■ **Text**
>>>>>

3) Four years later, in 2011, after the Fukushima accident when Angela Merkel's government set up a commission to decide on the future of Germany's nuclear plants, I made a visit to BASF to discuss energy policy with senior executives. One of them said to me over an agreeable lunch in the company canteen: "The thing is, if the ancient Egyptians had had nuclear power, the spent fuel would still be radioactive today. It is an unsafe technology."
4) The man appointed to be in charge of that commission, Klaus Töpfer, had been the German Environment Minister in the 1990s, and one of Merkel's mentors. At this time, in 2011, while leading this commission, he was also an adviser to Deutsche Bank on climate change, and as a carbon and energy analyst I would meet with him frequently. And he said to me once when I asked why the German Government was considering phasing out all of Germany's nukes: "The thing you need to understand is that in politics emotions are facts, and in Germany emotions run very high against nuclear power."
The point, I suppose, is that there was a consensus in German society that nuclear power was not safe and no longer needed, and while the epistemological basis for that view varied across different groups -- and certainly, as you say, there was a strong romantic/aesthetic aversion across a large part of society -- it nonetheless extended way beyond the Green movement.

<<<<<

■ **Given entries**
>>>>>

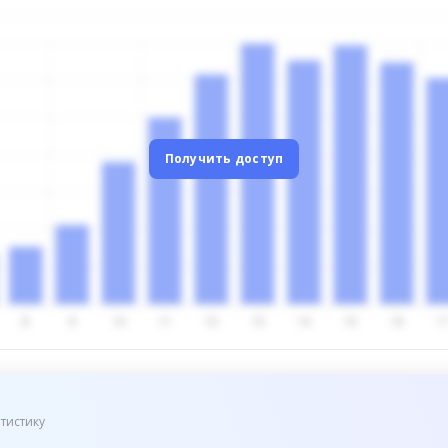
Получить доступ
тистику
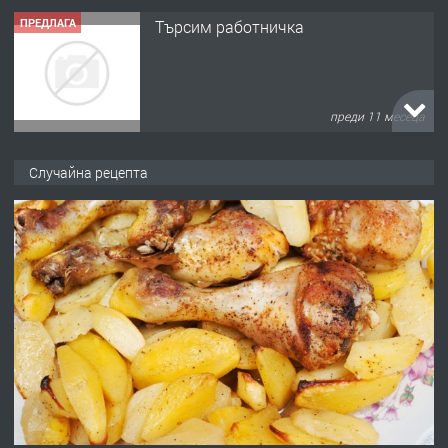
ПРЕДЛАГА
Търсим работничка
преди 11 месеца
ПРЕДЛАГА
Продава употребявани чисти и
Случайна рецепта
запазени матраци за спални.
преди 1 година
ПРЕДЛАГА
Работа за общи работници
преди 1 година
ПРЕДЛАГА
Първи поход "По стъпките на Ангел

<<<<<

■ **To do**
• 1. According to the text on Germany's nuclear policy, who was appointed to lead the commission on the future of the country's nuclear plants?
• 2. Carry on with the text on Germany's nuclear policy, starting after its last sentence.

■ **Answers to the tasks**
• 1. Klaus Töpfer

• 2.
All of that being said, I have never really understood why the aversion to nuclear power was so much stronger in Germany than in other countries closer to Chernobyl, and have never seen a good explanation of that.
Anyway, thanks for another great piece.
I understand your point about a preserving that bridge but I question whether it would have been burned anyway via waste if those nuclear plants hadnt been decommissioned. At least here in America, every advance in fuel efficiency or renewables just results in bigger, more powerful, more wasteful vehicles, homes data centersetc. Here in Portland have gas space heaters so you can sit outside a perfectly cozy bar, restaurant, or living room on a cold wet winter night chatting about IPAs or backyard chickens.
IMHO We need to solve the deathwish posing as a bipartisan crisis of stupidity before we can solve anything else.